Based on John le Carre’s novel (who also wrote The Tailor of Panama), there are many items that figure in the film’s narrative agenda – thankfully Jeffrey Caine’s screenplay makes for a two hours that is more accentuated in discovering facts from truths and lies, than far-fetched car chases and fancy gun play. While the second half of the film deals more in the thriller elements with a widowed former-horticulture enthusiast hunting down anyone who was involved, the first half, told mostly in flashback mode, tells the story about the person who dies in a horrible car-crash which is far from being called an accident. The outer core of the film addresses how people get hurt when billions of dollars are at stake and when sensitive information may be harmed by bad publicity. The interior purpose of the film sees the corrupt nature of how foreign European government officials conspire with the multinational companies – in this case the pharmaceutical industry who use actual humans as guinea pigs for research and development projects.

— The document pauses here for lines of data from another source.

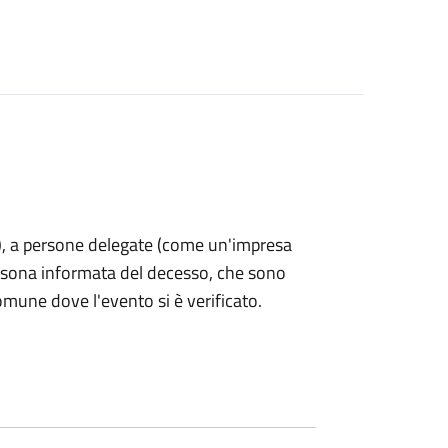
nti), a persone delegate (come un'impresa
ersona informata del decesso, che sono
omune dove l'evento si è verificato.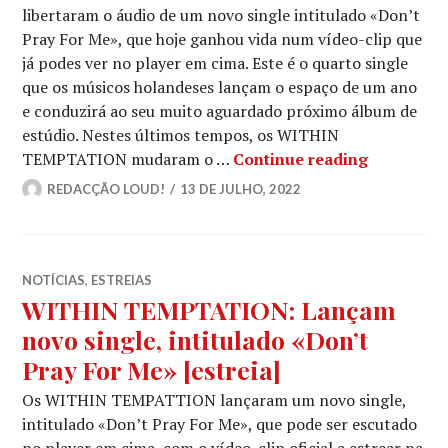
libertaram o áudio de um novo single intitulado «Don’t
Pray For Me», que hoje ganhou vida num vídeo-clip que
já podes ver no player em cima. Este é o quarto single
que os músicos holandeses lançam o espaço de um ano
e conduzirá ao seu muito aguardado próximo álbum de
estúdio. Nestes últimos tempos, os WITHIN
WITHIN TE
TEMPTATION mudaram o …
Continue reading
REDACÇÃO LOUD!
13 DE JULHO, 2022
NOTÍCIAS
,
ESTREIAS
WITHIN TEMPTATION: Lançam
novo single, intitulado «Don’t
Pray For Me» [estreia]
Os WITHIN TEMPATTION lançaram um novo single,
intitulado «Don’t Pray For Me», que pode ser escutado
no player em cima, com o vídeo-clip oficial a estrear na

Without being exploitative as most American film productions do when set in foreign poorer lands often do, there is a sensitivity to be found in the filmmaker’s approach. Unlike most films that use African nations as a mere decorative backdrop – here Meirelles’ interest is in capturing something that is furthest away from a world of fiction. There is an authenticity in the docu-imagery that is used – not because of a sequence that shows Weisz’s character interacting amongst children but with guerilla styled shots that show non-professional actors who don’t need to read headlines as to knowing what it is to suffer. With the same grainy, filtered look seen in 21 Grams, a sequence like the inside a morgue is naturalistic in the manner that it would lead to a loss of appetite. Though the film uses filters and a conscious handheld look it doesn’t shy away from showing the people – basically there are not too may second unit shots to be found here.
Again the presence of cinematography Cesar Charlone is the hidden joker to Meirelles deck, making The Constant Gardener the interesting watch perhaps more for its political commentary and its narrative strategy that refreshingly keeps romanticism to a “bump†on the stomach and very little on-screen chagrin. The overall make-up of the film finds an interesting combination of the love story within the existing practices recently examined in such docs as The Corporation and Darwin’s Nightmare – basically we are looking at a something that goes beyond Beyond Borders.